How do we know? We are drawn to this understanding of the heart of reality, someone has written, not by 'intellect alone, but will, will drawn by love; not reason, but a desire indistinguishable from need'. Our need, out of which the high hopes of youth are born, is for what nothing else can satisfy - not our mental concepts of God, which are all-too-easy to demolish, but our need to open ourselves and offer ourselves up, to the ultimate THOU.
How do we know? As our epistle today tells us: 'See that none of you repays evil for evil, but always seek to do good to one another and to all.' And 'Rejoice always, pray constantly, give thanks in all circumstances.'
As these words clearly remind us, this is not some esoteric activity in a specifically religious sphere removed from everyday life. The whole point of what we await in Advent - the Word made flesh to dwell among us - is that it is in everyday life that the high hopes of youth must be vindicated, albeit not necessarily in the ways we first expected. Whatever else may await us - and why should our hopes there too, not be high? - it is in everyday life that our lives must first be transfigured.

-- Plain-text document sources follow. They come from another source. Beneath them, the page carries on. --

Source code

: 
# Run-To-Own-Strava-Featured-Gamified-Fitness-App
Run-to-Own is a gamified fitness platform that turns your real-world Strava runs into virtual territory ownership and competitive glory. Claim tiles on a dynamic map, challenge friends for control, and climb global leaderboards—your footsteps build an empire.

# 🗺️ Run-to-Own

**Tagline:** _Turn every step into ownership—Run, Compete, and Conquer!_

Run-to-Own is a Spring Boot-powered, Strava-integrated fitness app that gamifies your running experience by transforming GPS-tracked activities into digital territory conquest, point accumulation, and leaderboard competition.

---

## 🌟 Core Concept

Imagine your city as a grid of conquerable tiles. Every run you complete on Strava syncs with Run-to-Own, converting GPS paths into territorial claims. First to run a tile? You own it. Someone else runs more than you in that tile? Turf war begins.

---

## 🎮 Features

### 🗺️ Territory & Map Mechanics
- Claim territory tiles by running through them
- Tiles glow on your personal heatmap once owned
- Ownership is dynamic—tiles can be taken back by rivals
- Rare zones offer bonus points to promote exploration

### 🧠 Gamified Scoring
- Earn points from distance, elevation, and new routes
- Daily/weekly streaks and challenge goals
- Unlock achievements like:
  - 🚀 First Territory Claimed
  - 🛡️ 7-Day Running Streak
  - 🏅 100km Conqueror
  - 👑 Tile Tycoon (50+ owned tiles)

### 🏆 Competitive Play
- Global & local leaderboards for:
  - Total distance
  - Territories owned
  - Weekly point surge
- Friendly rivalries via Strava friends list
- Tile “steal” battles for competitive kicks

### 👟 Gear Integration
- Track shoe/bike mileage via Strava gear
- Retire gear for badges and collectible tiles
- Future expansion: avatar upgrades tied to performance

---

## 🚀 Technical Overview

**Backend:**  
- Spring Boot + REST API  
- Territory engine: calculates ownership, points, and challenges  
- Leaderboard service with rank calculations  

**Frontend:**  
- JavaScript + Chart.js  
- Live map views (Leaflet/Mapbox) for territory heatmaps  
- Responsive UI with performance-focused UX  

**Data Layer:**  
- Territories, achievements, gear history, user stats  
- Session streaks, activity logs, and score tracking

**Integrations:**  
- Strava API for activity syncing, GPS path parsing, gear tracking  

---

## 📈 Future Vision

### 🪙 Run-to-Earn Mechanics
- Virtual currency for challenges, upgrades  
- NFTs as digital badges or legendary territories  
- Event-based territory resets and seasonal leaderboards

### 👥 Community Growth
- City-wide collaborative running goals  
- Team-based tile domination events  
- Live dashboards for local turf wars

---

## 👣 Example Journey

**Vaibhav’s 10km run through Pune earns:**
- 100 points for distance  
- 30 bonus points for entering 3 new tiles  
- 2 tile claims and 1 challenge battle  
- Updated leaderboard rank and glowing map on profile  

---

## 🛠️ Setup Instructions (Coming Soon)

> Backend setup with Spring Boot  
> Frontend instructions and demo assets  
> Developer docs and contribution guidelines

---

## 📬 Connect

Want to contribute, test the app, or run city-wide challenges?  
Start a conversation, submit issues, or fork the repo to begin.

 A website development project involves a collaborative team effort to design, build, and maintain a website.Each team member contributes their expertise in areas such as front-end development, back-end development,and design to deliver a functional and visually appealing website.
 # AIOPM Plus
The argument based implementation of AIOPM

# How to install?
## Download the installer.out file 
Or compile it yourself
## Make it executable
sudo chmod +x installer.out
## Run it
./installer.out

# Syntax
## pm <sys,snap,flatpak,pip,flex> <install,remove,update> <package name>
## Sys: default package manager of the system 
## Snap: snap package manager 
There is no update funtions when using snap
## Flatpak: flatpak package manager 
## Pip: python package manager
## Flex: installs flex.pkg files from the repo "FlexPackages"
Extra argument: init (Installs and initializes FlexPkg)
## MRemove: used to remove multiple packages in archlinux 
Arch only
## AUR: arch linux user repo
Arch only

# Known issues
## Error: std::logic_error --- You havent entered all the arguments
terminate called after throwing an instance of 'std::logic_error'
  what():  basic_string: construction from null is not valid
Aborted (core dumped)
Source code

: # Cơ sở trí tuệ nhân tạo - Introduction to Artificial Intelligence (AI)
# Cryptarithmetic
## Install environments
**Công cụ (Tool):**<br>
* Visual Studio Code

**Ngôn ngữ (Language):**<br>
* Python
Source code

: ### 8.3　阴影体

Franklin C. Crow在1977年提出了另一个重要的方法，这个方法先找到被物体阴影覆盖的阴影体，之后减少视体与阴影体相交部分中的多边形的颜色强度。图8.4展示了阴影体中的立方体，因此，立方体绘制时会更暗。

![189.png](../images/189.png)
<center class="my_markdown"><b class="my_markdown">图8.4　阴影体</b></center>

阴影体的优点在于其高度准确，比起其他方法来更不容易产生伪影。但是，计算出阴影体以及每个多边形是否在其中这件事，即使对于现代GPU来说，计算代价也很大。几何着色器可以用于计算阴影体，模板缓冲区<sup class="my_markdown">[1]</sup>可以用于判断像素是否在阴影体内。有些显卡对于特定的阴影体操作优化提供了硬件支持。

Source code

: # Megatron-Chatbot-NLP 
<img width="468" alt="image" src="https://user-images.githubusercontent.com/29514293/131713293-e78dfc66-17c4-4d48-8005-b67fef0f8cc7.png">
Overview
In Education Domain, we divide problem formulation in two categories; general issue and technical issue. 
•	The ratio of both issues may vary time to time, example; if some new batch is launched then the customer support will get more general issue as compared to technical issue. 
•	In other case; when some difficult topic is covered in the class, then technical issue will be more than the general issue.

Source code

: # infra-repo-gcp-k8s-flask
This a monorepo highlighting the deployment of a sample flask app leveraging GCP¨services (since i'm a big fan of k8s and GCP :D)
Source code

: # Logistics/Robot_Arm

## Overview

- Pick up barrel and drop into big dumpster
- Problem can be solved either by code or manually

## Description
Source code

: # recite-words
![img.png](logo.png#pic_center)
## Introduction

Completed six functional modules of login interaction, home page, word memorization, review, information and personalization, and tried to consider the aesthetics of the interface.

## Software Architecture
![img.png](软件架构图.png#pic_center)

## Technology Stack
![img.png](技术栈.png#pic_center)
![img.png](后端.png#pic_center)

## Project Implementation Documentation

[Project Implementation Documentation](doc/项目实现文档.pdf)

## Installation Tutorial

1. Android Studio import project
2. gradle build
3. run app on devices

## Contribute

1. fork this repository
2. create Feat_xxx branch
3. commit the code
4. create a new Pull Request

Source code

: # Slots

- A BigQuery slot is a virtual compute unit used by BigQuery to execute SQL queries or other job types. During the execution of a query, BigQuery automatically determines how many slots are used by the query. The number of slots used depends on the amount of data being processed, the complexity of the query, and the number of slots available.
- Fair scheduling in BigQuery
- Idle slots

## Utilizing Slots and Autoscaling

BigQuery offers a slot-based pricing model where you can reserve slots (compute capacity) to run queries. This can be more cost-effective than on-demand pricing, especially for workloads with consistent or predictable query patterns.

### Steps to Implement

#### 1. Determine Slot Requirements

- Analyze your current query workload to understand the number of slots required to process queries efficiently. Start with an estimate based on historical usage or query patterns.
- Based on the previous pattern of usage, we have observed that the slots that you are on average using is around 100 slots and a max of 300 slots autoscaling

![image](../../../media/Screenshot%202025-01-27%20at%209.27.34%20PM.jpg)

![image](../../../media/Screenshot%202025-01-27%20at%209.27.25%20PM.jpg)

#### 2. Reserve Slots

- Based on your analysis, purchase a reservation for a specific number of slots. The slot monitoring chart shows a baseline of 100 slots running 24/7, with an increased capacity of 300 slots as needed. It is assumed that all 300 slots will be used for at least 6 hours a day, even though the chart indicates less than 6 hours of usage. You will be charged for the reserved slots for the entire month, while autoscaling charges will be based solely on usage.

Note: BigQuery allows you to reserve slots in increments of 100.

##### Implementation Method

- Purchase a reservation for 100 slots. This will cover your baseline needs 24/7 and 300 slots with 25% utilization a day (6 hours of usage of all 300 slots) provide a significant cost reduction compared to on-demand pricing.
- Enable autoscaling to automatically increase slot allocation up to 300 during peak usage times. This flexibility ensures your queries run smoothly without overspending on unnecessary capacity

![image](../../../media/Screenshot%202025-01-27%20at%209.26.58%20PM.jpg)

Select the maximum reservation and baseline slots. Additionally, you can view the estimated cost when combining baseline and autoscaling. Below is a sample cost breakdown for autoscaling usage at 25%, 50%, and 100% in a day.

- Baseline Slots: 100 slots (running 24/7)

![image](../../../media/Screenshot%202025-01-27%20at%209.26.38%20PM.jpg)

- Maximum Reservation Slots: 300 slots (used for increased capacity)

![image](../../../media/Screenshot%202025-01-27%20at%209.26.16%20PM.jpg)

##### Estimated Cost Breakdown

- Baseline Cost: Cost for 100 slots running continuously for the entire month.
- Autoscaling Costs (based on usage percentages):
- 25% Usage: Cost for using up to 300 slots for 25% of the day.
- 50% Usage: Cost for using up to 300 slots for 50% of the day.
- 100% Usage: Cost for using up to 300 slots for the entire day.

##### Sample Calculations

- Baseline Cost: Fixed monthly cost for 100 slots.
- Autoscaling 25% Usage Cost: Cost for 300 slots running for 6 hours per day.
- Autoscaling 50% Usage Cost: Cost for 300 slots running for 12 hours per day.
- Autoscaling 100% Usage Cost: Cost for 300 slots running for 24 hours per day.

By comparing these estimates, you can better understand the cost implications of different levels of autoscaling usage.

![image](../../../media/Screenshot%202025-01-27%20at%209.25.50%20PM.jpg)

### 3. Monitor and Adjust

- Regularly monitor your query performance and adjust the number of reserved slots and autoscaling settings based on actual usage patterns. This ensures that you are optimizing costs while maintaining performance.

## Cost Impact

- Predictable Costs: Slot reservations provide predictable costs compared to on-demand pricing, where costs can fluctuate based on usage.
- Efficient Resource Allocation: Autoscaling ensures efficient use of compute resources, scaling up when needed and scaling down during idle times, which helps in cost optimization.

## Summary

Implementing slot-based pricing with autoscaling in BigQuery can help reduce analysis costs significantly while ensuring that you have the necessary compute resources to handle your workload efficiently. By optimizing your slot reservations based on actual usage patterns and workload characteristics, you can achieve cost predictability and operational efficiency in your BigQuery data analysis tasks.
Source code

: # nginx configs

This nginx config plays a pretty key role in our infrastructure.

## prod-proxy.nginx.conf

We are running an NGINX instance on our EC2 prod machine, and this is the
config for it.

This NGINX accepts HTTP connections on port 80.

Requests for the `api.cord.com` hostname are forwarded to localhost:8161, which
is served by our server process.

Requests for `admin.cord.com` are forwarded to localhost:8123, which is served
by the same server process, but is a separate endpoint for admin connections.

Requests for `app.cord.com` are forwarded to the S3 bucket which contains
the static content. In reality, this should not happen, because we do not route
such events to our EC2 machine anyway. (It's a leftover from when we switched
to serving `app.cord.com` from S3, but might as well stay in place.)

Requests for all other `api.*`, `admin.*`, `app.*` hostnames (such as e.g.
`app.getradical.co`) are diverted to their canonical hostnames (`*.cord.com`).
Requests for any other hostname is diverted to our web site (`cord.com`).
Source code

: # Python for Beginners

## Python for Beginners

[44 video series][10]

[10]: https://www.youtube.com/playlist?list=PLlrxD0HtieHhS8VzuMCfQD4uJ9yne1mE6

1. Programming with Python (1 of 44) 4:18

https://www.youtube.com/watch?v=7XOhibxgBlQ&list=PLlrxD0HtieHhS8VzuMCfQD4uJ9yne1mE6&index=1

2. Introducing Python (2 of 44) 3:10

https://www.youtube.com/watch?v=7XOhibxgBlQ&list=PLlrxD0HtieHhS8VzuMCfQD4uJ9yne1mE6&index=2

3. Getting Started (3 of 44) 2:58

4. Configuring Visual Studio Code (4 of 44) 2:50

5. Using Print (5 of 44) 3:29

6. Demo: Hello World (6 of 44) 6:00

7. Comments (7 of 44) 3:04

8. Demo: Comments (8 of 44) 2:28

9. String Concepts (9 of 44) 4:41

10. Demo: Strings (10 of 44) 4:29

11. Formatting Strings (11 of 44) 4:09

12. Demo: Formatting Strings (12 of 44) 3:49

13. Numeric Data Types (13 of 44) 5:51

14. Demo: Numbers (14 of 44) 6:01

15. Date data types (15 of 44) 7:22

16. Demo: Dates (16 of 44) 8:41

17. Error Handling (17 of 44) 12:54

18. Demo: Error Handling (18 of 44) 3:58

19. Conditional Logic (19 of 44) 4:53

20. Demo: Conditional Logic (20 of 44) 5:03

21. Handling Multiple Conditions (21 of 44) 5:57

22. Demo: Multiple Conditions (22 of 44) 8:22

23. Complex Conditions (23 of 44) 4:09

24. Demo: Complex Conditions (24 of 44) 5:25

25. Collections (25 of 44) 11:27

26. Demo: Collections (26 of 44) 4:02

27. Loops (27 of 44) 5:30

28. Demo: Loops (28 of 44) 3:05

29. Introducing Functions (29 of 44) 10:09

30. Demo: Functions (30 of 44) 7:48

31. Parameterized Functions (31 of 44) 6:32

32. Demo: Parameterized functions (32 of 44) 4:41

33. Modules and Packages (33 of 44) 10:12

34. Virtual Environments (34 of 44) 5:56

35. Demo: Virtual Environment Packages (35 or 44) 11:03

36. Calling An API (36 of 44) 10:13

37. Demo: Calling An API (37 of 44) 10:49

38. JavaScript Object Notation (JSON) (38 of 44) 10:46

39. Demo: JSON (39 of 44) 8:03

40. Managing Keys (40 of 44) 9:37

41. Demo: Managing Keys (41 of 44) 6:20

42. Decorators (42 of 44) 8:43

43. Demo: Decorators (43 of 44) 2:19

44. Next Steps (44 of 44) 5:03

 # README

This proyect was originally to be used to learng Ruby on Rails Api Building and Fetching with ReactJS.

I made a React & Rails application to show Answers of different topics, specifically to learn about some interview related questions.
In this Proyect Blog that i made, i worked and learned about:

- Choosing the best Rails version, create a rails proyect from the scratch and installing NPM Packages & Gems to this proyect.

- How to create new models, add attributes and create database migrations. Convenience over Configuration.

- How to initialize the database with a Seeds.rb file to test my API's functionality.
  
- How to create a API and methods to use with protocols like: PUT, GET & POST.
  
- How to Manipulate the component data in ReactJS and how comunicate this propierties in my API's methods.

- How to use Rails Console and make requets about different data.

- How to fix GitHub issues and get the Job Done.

Let me end with two examples of the transfiguration of everyday life. One, I suspect, is quite a well known story. It is widely considered that Beethoven's late quartets are his crowning achievement. Perhaps the most profound of these is his quartet in F major, opus 135, which vindicates hope far more eloquently than any words can do. But some words which Beethoven wrote on the score also are relevant to the story. In the final movement there are two motifs, the first sombre, the second cheerful. In his score, against the first motif Beethoven wrote 'Must it be?' and against the second, 'It must be'. Throughout the movement the two motifs interact, until at the very end, the 'Must it be?' motif is swept away, airily and triumphantly, by the 'It must be' motif. It's sometimes suggested that this resolution is the deaf and dying Beethoven's final comment on his own tragic destiny: 'Must it be?' - 'It must be'; and as we hear it, that indeed is what speaks profoundly to us. But the origin of these words in fact was much more prosaic, and almost comic. Apparently a wealthy music lover wanted Beethoven to give him a copy of the score so that he could have it played privately at his home and avoid having to go to its public performance. Beethoven refused however, and when the wealthy man was told that the only way he could hear the music was by paying a subscription to the public concert, his gloomy and miserly response was 'Must it be?' 'It must be', Beethoven cheerfully replied, 'pay up!' It was out of this low comedy that Beethoven soared beyond tragedy, his ultimate transfiguration.
Well, none of us is a Beethoven. So let me end with something even more mundane, which at least some of us can attempt. One of our first Christmas cards carried this message: 'Be the person your dog thinks you are!' The One we await in Advent is one with the One who created all creatures great and small. Perhaps that's a good thought on which to begin the transfiguration of our lives.